Problem to work on - Reproduce the text of every record below line for line, keeping each character, break, and symbol unchanged.

..........

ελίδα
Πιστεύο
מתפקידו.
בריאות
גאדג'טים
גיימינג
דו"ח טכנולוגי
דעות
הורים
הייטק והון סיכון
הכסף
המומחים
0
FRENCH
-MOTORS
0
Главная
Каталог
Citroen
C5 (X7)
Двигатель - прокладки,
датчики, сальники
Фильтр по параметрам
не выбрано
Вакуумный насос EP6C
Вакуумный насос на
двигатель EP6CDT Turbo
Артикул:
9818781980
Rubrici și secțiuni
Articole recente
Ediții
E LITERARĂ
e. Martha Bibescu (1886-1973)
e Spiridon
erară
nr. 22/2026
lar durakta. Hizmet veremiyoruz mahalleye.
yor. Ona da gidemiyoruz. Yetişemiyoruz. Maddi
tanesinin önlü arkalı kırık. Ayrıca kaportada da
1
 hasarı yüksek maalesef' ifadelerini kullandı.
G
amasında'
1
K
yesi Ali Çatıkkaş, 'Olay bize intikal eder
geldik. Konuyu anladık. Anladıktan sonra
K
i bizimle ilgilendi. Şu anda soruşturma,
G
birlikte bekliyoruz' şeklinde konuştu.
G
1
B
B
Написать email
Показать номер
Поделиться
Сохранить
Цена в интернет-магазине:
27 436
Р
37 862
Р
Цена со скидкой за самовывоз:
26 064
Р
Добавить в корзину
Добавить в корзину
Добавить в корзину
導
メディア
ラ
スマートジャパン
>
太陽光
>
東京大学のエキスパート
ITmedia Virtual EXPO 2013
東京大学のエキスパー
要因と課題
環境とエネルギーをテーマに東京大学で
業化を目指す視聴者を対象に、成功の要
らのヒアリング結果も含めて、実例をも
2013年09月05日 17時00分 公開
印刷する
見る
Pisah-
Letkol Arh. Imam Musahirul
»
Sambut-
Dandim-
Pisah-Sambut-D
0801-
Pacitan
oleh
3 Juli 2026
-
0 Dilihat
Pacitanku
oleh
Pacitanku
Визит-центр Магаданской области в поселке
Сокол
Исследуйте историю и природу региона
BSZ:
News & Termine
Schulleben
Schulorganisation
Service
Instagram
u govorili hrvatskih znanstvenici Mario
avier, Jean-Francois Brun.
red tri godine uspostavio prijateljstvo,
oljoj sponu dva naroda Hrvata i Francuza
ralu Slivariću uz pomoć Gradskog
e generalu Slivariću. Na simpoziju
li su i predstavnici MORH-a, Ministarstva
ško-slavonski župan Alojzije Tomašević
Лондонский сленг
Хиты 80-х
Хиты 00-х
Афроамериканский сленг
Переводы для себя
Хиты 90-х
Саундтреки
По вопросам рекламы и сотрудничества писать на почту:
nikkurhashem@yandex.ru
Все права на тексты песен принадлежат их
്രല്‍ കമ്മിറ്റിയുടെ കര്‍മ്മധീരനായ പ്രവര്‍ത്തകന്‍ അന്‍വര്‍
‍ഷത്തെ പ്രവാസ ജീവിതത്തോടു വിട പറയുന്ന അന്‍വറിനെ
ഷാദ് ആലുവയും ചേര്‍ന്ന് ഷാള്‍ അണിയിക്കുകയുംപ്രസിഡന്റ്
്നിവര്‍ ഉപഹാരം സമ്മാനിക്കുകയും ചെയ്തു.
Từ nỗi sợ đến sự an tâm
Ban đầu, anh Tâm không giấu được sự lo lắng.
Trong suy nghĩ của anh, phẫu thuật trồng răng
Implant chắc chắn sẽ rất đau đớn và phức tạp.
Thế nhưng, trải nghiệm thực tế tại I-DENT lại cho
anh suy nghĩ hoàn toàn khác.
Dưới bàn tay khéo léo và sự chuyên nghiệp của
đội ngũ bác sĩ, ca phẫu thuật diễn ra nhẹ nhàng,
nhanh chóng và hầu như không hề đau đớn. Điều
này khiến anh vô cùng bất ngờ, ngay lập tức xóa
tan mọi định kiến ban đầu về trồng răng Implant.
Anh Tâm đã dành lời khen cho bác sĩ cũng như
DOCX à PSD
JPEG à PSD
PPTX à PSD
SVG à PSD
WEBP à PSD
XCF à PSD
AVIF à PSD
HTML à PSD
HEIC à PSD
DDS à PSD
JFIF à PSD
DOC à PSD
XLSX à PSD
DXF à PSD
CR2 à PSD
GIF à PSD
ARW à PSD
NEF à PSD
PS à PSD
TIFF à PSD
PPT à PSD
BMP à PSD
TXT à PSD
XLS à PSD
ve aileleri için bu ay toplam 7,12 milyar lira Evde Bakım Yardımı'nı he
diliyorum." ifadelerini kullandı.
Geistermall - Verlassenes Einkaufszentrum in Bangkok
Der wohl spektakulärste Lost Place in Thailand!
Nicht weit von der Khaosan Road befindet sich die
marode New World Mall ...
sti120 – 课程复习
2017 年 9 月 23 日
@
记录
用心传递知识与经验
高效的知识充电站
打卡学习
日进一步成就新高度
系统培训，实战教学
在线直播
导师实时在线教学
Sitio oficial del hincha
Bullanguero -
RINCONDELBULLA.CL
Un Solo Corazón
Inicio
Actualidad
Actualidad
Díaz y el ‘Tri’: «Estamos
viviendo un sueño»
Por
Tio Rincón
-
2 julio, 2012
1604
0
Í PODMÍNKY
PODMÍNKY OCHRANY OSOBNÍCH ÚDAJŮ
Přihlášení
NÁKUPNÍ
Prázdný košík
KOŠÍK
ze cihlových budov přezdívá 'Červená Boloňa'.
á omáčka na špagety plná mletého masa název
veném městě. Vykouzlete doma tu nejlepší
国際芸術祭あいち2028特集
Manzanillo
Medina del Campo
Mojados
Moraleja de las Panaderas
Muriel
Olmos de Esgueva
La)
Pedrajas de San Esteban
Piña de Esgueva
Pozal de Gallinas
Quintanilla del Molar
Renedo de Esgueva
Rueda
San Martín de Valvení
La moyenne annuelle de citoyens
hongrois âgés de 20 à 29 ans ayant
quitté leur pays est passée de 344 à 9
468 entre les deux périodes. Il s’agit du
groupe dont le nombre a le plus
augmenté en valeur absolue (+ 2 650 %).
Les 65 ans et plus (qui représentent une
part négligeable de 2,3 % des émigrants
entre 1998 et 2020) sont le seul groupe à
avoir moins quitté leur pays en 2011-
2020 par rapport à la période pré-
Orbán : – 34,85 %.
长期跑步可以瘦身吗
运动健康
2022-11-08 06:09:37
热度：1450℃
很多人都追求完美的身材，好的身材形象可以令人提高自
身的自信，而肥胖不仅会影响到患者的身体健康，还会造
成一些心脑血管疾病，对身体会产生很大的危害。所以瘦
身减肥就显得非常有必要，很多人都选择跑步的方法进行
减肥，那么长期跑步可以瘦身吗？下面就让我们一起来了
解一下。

..........

Result below -
ελίδα
Πιστεύο
מתפקידו.
בריאות
גאדג'טים
גיימינג
דו"ח טכנולוגי
דעות
הורים
הייטק והון סיכון
הכסף
המומחים
0
FRENCH
-MOTORS
0
Главная
Каталог
Citroen
C5 (X7)
Двигатель - прокладки,
датчики, сальники
Фильтр по параметрам
не выбрано
Вакуумный насос EP6C
Вакуумный насос на
двигатель EP6CDT Turbo
Артикул:
9818781980
Rubrici și secțiuni
Articole recente
Ediții
E LITERARĂ
e. Martha Bibescu (1886-1973)
e Spiridon
erară
nr. 22/2026
lar durakta. Hizmet veremiyoruz mahalleye.
yor. Ona da gidemiyoruz. Yetişemiyoruz. Maddi
tanesinin önlü arkalı kırık. Ayrıca kaportada da
1
 hasarı yüksek maalesef' ifadelerini kullandı.
G
amasında'
1
K
yesi Ali Çatıkkaş, 'Olay bize intikal eder
geldik. Konuyu anladık. Anladıktan sonra
K
i bizimle ilgilendi. Şu anda soruşturma,
G
birlikte bekliyoruz' şeklinde konuştu.
G
1
B
B
Написать email
Показать номер
Поделиться
Сохранить
Цена в интернет-магазине:
27 436
Р
37 862
Р
Цена со скидкой за самовывоз:
26 064
Р
Добавить в корзину
Добавить в корзину
Добавить в корзину
導
メディア
ラ
スマートジャパン
>
太陽光
>
東京大学のエキスパート
ITmedia Virtual EXPO 2013
東京大学のエキスパー
要因と課題
環境とエネルギーをテーマに東京大学で
業化を目指す視聴者を対象に、成功の要
らのヒアリング結果も含めて、実例をも
2013年09月05日 17時00分 公開
印刷する
見る
Pisah-
Letkol Arh. Imam Musahirul
»
Sambut-
Dandim-
Pisah-Sambut-D
0801-
Pacitan
oleh
3 Juli 2026
-
0 Dilihat
Pacitanku
oleh
Pacitanku
Визит-центр Магаданской области в поселке
Сокол
Исследуйте историю и природу региона
BSZ:
News & Termine
Schulleben
Schulorganisation
Service
Instagram
u govorili hrvatskih znanstvenici Mario
avier, Jean-Francois Brun.
red tri godine uspostavio prijateljstvo,
oljoj sponu dva naroda Hrvata i Francuza
ralu Slivariću uz pomoć Gradskog
e generalu Slivariću. Na simpoziju
li su i predstavnici MORH-a, Ministarstva
ško-slavonski župan Alojzije Tomašević
Лондонский сленг
Хиты 80-х
Хиты 00-х
Афроамериканский сленг
Переводы для себя
Хиты 90-х
Саундтреки
По вопросам рекламы и сотрудничества писать на почту:
nikkurhashem@yandex.ru
Все права на тексты песен принадлежат их
്രല്‍ കമ്മിറ്റിയുടെ കര്‍മ്മധീരനായ പ്രവര്‍ത്തകന്‍ അന്‍വര്‍
‍ഷത്തെ പ്രവാസ ജീവിതത്തോടു വിട പറയുന്ന അന്‍വറിനെ
ഷാദ് ആലുവയും ചേര്‍ന്ന് ഷാള്‍ അണിയിക്കുകയുംപ്രസിഡന്റ്
്നിവര്‍ ഉപഹാരം സമ്മാനിക്കുകയും ചെയ്തു.
Từ nỗi sợ đến sự an tâm
Ban đầu, anh Tâm không giấu được sự lo lắng.
Trong suy nghĩ của anh, phẫu thuật trồng răng
Implant chắc chắn sẽ rất đau đớn và phức tạp.
Thế nhưng, trải nghiệm thực tế tại I-DENT lại cho
anh suy nghĩ hoàn toàn khác.
Dưới bàn tay khéo léo và sự chuyên nghiệp của
đội ngũ bác sĩ, ca phẫu thuật diễn ra nhẹ nhàng,
nhanh chóng và hầu như không hề đau đớn. Điều
này khiến anh vô cùng bất ngờ, ngay lập tức xóa
tan mọi định kiến ban đầu về trồng răng Implant.
Anh Tâm đã dành lời khen cho bác sĩ cũng như
DOCX à PSD
JPEG à PSD
PPTX à PSD
SVG à PSD
WEBP à PSD
XCF à PSD
AVIF à PSD
HTML à PSD
HEIC à PSD
DDS à PSD
JFIF à PSD
DOC à PSD
XLSX à PSD
DXF à PSD
CR2 à PSD
GIF à PSD
ARW à PSD
NEF à PSD
PS à PSD
TIFF à PSD
PPT à PSD
BMP à PSD
TXT à PSD
XLS à PSD
ve aileleri için bu ay toplam 7,12 milyar lira Evde Bakım Yardımı'nı he
diliyorum." ifadelerini kullandı.
Geistermall - Verlassenes Einkaufszentrum in Bangkok
Der wohl spektakulärste Lost Place in Thailand!
Nicht weit von der Khaosan Road befindet sich die
marode New World Mall ...
sti120 – 课程复习
2017 年 9 月 23 日
@
记录
用心传递知识与经验
高效的知识充电站
打卡学习
日进一步成就新高度
系统培训，实战教学
在线直播
导师实时在线教学
Sitio oficial del hincha
Bullanguero -
RINCONDELBULLA.CL
Un Solo Corazón
Inicio
Actualidad
Actualidad
Díaz y el ‘Tri’: «Estamos
viviendo un sueño»
Por
Tio Rincón
-
2 julio, 2012
1604
0
Í PODMÍNKY
PODMÍNKY OCHRANY OSOBNÍCH ÚDAJŮ
Přihlášení
NÁKUPNÍ
Prázdný košík
KOŠÍK
ze cihlových budov přezdívá 'Červená Boloňa'.
á omáčka na špagety plná mletého masa název
veném městě. Vykouzlete doma tu nejlepší
国際芸術祭あいち2028特集
Manzanillo
Medina del Campo
Mojados
Moraleja de las Panaderas
Muriel
Olmos de Esgueva
La)
Pedrajas de San Esteban
Piña de Esgueva
Pozal de Gallinas
Quintanilla del Molar
Renedo de Esgueva
Rueda
San Martín de Valvení
La moyenne annuelle de citoyens
hongrois âgés de 20 à 29 ans ayant
quitté leur pays est passée de 344 à 9
468 entre les deux périodes. Il s’agit du
groupe dont le nombre a le plus
augmenté en valeur absolue (+ 2 650 %).
Les 65 ans et plus (qui représentent une
part négligeable de 2,3 % des émigrants
entre 1998 et 2020) sont le seul groupe à
avoir moins quitté leur pays en 2011-
2020 par rapport à la période pré-
Orbán : – 34,85 %.
长期跑步可以瘦身吗
运动健康
2022-11-08 06:09:37
热度：1450℃
很多人都追求完美的身材，好的身材形象可以令人提高自
身的自信，而肥胖不仅会影响到患者的身体健康，还会造
成一些心脑血管疾病，对身体会产生很大的危害。所以瘦
身减肥就显得非常有必要，很多人都选择跑步的方法进行
减肥，那么长期跑步可以瘦身吗？下面就让我们一起来了
解一下。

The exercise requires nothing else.